OMcache has a function (omcache_poll_fds
) that returns the list of file descriptors that it wants to poll and a timeout for them. The calling application can then poll them using whatever mechanism it likes and after the poll returns the application must call omcache_io
with a zero timeout (so it won't block) to process the data.
omcache.py implements this by allowing users to pass it a select function which it'll then use to poll the fds, so enabling gevent support works like this:
import omcache, gevent.select
mc = omcache.OMcache(["127.0.0.1"], select=gevent.select.select)
mc.stat()
See https://github.com/ohmu/omcache/blob/master/omcache.py#L298
The only problem with CFFI is that it is slower then a C extension for CPython but all in all wow. This is really well done. How stable is it?
Maybe we should test with https://github.com/douban/greenify? I'll be very very surprised if that would work.
It might certainly work, I don't see why not? It might have some unexpected consequences, it would mean each client instance is greenlet local.
Is it a good idea? Not really! ;)
If it's greenlet local then using https://github.com/lericson/pylibmc/blob/master/src/pylibmc/pools.py#L55 with monkeypatched threads is what you want. Any other implications?
@lericson Do you think it's worthwhile to set up an acceptence test that will check if greenify works with pylibmc?
@thedrow I'm not sure how we want this to work, especially with regards to threading problems. Reusing a single client across greenlets would lead to race conditions.
I guess what you want is, in a sense, a kind of queuing system. Dispatch memcached operation, switch greenlet, do other work, come back when results are in.

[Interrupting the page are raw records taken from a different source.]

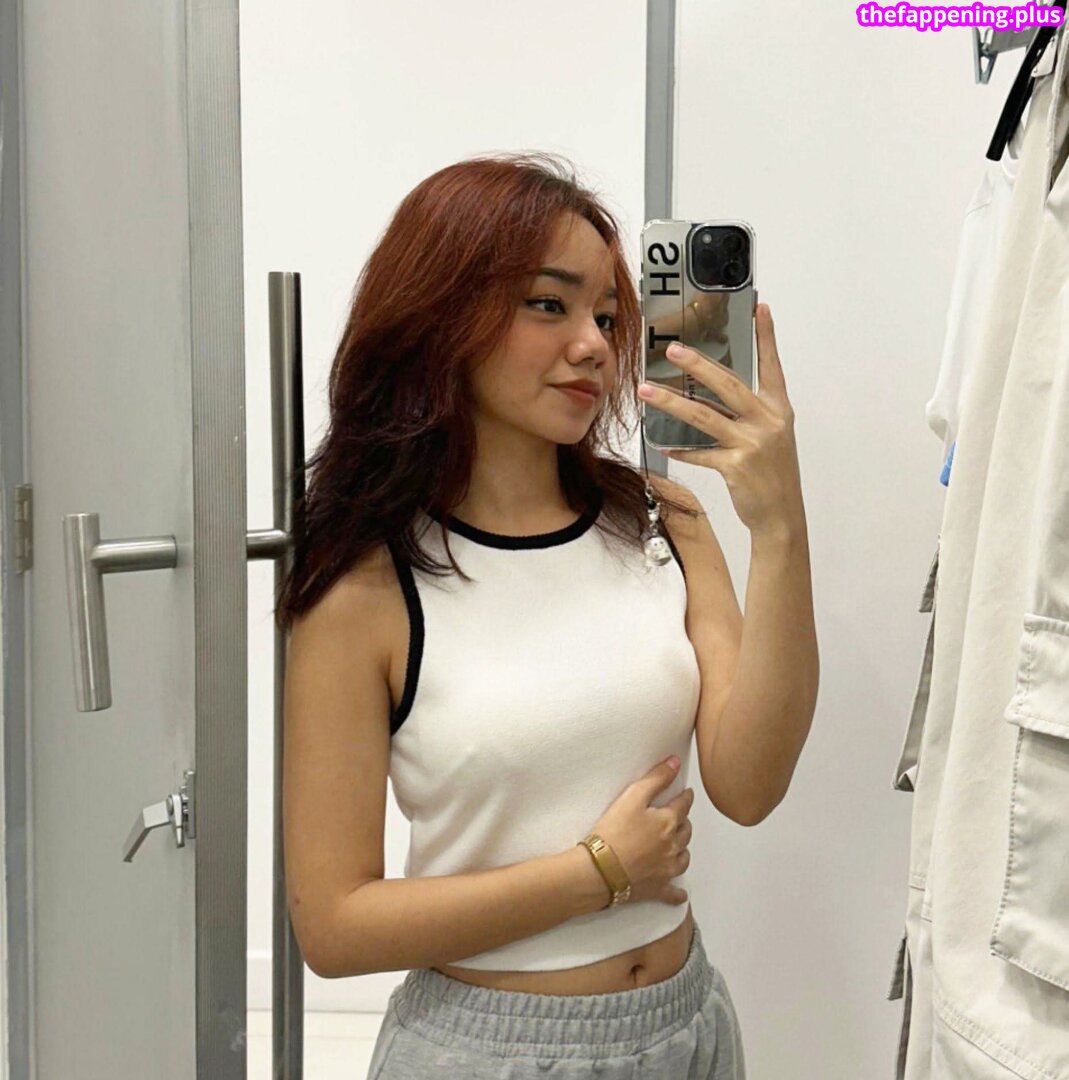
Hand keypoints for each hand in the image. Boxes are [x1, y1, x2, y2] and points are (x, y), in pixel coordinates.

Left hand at [638, 302, 803, 535]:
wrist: (782, 516)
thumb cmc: (773, 474)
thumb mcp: (770, 437)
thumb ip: (747, 413)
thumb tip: (710, 394)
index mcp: (778, 409)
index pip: (772, 366)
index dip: (767, 337)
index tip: (760, 309)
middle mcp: (767, 421)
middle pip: (727, 384)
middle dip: (697, 365)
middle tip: (673, 350)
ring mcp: (752, 443)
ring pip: (704, 416)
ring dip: (671, 403)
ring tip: (647, 391)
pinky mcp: (736, 466)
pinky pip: (700, 453)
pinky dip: (680, 449)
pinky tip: (663, 443)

Is there a way for this library to support using an event loop like psycopg2 does? I have filed https://bugs.launchpad.net/libmemcached/+bug/1369598 upstream but got no response. I know that libmemcached supports async I/O through setting a behaviour but it's unclear how will that collaborate with event loops like gevent or eventlet or even asyncio. I believe that pylibmc will continue to block anyway. Am I correct?